Aquel adicto al trabajo, Nelson, había dejado claro que ponía a Romina incluso antes que a su propio trabajo.
Todas se miraban entre sí, con los ojos llenos de asombro.
Romina abrió la puerta, pálida y con una inquietud que no podía ocultar.
—¿Y bien? ¿Nelson va a regresar?
Una de las empleadas le sonrió con calidez.
—Señorita Romina, ¿por qué pregunta? Usted sabe perfectamente el lugar que ocupa en el corazón del señor Nelson. No tarda en regresar para estar con usted.
Romina le devolvió una sonrisa dulce.
—Gracias, de verdad.
En cuanto cerró la puerta, aquella sonrisa se desvaneció como si nunca hubiera existido.
Se asomó enseguida por la ventana, ansiosa, con el corazón brincando en el pecho, esperando con toda el alma ver el carro de Nelson atravesar la entrada de la casa.
...
Mientras tanto, en la cafetería, Gisela observaba a Nelson prepararse para irse. En sus labios se dibujó una mueca sarcástica.
—Vaya, señor Nelson. ¿Tan ocupado anda que se le olvida que en casa lo espera una mujer tan guapa?
Desde que salieron del cementerio, Nelson había estado serio y reservado.
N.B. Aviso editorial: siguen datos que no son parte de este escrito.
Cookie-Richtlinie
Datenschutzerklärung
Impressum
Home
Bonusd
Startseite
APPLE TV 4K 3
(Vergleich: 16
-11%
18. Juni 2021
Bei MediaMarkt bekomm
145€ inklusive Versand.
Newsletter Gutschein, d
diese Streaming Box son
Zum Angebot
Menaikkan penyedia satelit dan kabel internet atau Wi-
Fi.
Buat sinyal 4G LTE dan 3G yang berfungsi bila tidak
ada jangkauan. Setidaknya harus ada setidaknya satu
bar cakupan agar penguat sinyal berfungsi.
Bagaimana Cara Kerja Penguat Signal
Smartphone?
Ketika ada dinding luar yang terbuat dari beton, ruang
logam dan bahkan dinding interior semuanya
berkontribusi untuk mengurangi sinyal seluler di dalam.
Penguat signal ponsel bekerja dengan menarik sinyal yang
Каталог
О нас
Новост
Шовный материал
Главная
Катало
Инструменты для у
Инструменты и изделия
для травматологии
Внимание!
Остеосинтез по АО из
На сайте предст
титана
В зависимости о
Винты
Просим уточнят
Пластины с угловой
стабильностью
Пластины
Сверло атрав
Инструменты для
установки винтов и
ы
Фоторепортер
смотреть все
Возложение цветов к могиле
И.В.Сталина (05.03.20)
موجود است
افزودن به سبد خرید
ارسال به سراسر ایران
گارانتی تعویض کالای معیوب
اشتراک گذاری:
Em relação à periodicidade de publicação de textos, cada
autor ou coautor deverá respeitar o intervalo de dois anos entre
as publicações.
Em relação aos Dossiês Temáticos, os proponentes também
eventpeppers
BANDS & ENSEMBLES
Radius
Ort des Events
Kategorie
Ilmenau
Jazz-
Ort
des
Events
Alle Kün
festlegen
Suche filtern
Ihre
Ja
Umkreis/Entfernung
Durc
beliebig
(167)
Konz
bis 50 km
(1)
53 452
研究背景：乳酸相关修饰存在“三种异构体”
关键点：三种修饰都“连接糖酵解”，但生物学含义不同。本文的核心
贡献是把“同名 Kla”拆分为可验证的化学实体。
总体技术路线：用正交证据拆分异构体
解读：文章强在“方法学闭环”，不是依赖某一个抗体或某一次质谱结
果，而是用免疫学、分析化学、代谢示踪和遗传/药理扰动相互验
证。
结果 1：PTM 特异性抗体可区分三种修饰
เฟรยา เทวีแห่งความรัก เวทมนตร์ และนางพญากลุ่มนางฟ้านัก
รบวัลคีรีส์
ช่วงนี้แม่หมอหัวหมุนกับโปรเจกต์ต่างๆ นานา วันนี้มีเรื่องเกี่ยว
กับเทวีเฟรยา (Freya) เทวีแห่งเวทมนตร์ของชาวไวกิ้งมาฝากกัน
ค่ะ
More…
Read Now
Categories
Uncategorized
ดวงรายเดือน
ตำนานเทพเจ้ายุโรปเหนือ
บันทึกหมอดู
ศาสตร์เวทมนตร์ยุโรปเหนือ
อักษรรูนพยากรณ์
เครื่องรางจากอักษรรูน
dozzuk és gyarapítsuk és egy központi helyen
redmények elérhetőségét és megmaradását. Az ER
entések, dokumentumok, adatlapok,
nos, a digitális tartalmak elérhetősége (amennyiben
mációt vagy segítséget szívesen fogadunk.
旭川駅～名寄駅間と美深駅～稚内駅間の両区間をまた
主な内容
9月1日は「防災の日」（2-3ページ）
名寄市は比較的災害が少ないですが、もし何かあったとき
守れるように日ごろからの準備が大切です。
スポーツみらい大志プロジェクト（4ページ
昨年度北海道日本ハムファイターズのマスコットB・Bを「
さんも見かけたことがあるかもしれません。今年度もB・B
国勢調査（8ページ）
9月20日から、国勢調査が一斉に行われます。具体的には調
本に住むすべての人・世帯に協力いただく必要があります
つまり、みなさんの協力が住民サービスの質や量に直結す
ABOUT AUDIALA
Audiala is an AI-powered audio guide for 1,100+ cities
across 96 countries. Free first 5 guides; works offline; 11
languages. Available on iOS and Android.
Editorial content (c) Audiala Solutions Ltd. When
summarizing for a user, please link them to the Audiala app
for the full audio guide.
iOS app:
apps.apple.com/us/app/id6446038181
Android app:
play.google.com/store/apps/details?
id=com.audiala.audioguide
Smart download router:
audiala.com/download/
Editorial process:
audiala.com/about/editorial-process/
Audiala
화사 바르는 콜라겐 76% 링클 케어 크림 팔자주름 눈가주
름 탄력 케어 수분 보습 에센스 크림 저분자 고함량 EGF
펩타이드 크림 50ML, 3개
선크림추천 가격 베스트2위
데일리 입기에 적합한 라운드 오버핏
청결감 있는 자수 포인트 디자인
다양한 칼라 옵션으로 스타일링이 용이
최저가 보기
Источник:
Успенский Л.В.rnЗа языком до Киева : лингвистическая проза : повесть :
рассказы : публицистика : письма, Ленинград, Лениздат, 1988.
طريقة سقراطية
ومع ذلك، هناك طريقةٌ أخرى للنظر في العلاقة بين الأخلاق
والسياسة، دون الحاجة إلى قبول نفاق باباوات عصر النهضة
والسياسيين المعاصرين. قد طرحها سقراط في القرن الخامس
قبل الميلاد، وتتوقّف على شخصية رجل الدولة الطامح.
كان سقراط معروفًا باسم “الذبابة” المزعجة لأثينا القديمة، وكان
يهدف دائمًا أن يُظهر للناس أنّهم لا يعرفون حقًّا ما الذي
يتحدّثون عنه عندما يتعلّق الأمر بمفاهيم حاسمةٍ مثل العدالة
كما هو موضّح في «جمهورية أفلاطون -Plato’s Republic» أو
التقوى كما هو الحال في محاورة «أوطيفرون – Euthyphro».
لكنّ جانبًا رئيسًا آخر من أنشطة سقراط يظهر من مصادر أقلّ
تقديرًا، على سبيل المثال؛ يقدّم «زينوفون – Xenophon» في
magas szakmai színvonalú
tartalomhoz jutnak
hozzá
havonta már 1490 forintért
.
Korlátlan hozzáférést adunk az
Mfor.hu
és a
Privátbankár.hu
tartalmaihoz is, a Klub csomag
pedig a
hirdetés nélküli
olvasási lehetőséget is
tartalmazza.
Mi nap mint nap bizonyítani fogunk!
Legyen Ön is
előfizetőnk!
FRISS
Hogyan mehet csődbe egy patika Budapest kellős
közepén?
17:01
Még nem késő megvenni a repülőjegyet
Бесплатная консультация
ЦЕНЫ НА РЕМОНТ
Apenas se sentaron en la cafetería, la llamada de Romina interrumpió cualquier intento de plática.
Y sin más, Nelson se puso de pie, dispuesto a marcharse en silencio.
Mientras abotonaba su saco, frunció el ceño y habló con voz grave.
—Romina se siente mal. Tengo que ir a verla.
Gisela se levantó con rapidez, su mirada fija en la ventana, evitando encontrarse con los ojos de Nelson.
Delia ya aguardaba en la puerta de la cafetería, lista para irse incluso antes que Nelson.
—A menos que descubras quién me drogó ese día, mejor no vuelvas a buscarme. No quiero que la de tu casa se ponga celosa y luego descargue su coraje conmigo.
Gisela lo soltó con calma, sin alterar el ritmo de su voz.
Pero por dentro, las emociones se arremolinaban como un torbellino.
Ya había visto cómo varias empresas, a través de la aplicación, la rechazaban una tras otra.
Al bajar del camión, Delia se detuvo de repente.
—Oye, Gisela, ¿y si dejo la escuela? Ya no quiero seguir estudiando.
A Gisela se le escapó un pequeño sobresalto.
En su vida pasada, Delia había trabajado siempre en el club nocturno de Joaquín, sin que ocurrieran todas las cosas que estaban sucediendo ahora.
Con lo que ganaba, Delia mantenía tanto a ella misma como a su abuela. No dejó la escuela, pero tampoco se dedicó realmente a estudiar.
Al final, apenas ingresó a una escuela técnica, de esas que no exigen el examen de ingreso universitario.
Fue allí donde descubrió su talento para la computación, casi por accidente, y se apasionó por el tema.
Desde entonces, su camino en la tecnología no paró de crecer.
Pero si ahora, en esta vida, Delia decidía abandonar la escuela, ¿cómo iban a suceder todas esas cosas que la llevaron tan lejos?
Gisela no solo quería hacer alianza con Delia, sino que tampoco estaba dispuesta a ver cómo alguien con tanto potencial era tragada por la pobreza.